Osinbajo’s comments were part of an announcement on Wednesday by UEF – a results-based financing facility managed by Sustainable Energy for All – that it would provide grants to renewable energy firms that applied to have their projects financed as part of the facility’s stand-alone Solar for Productive Use programme in Nigeria.

According to UEF, such companies can now begin construction on their proposed solar projects, all of which are designed to connect businesses and services to a clean, affordable and reliable power source.

It explained that the projects would span most of the states and be completed within the next 12 months.

They are expected to connect approximately 3,500 businesses, markets, shopping malls, cold storage facilities, clinics, schools, and other productive uses of energy, which are uses that support economic activity and community infrastructure.

“The Universal Energy Facility will provide grant payments to enable solar companies to expand their operations to small and medium-sized enterprises across Nigeria, while crowding-in additional private capital,” Osinbajo said.

He added: “Projects supported by the Universal Energy Facility will help grow businesses and create jobs, making them key contributors to our Energy Transition Plan.”

Minister of State for Power, Mr.
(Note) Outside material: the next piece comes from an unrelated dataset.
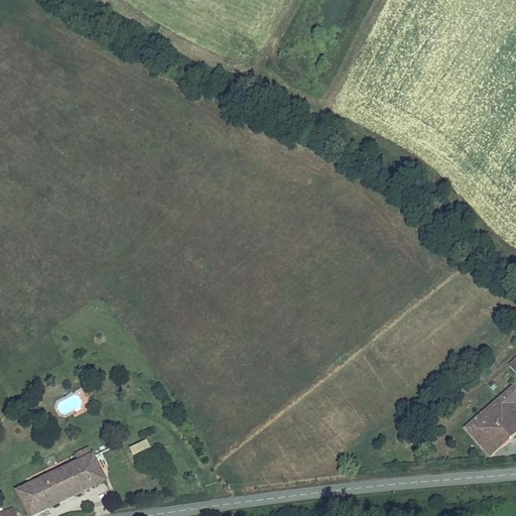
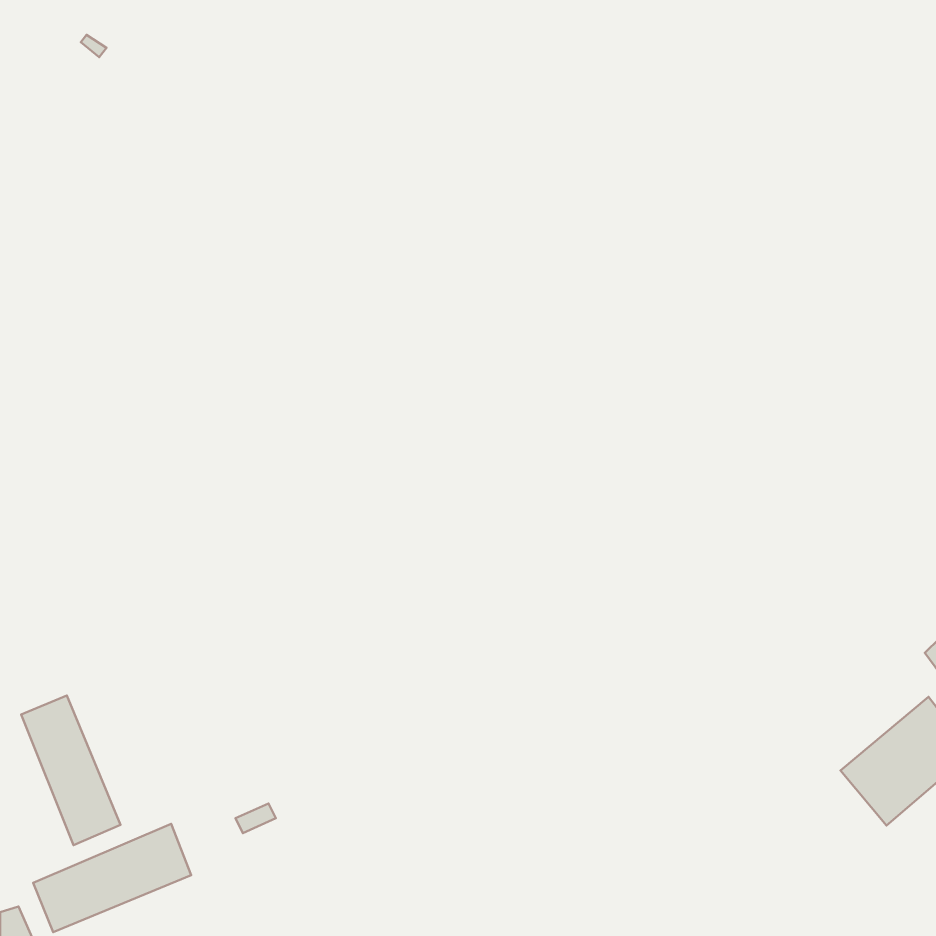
building: none -> [21,695,120,845]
Goddy Jedi-Agba, described the UEF programme as “a practical demonstration of targeted investment in our power sector and in our overall objective to provide energy access to all Nigerians”.

UEF promised to alleviate the need for businesses and services to rely on expensive, polluting fossil fuel generators as their source of power.

It estimated that approximately 5,400 tonnes of CO2 equivalent per year would be saved once all of the proposed projects were implemented. “

“With this programme in Nigeria, the Universal Energy Facility will demonstrate the enabling power that sustainable energy can have on local economic development and climate action,” said Damilola Ogunbiyi, CEO and Special Representative of the UN Secretary General for Sustainable Energy for All.

“Solar projects supported by the facility will give businesses clean and affordable electricity to help them scale up, create jobs, and replace polluting power sources,” he said.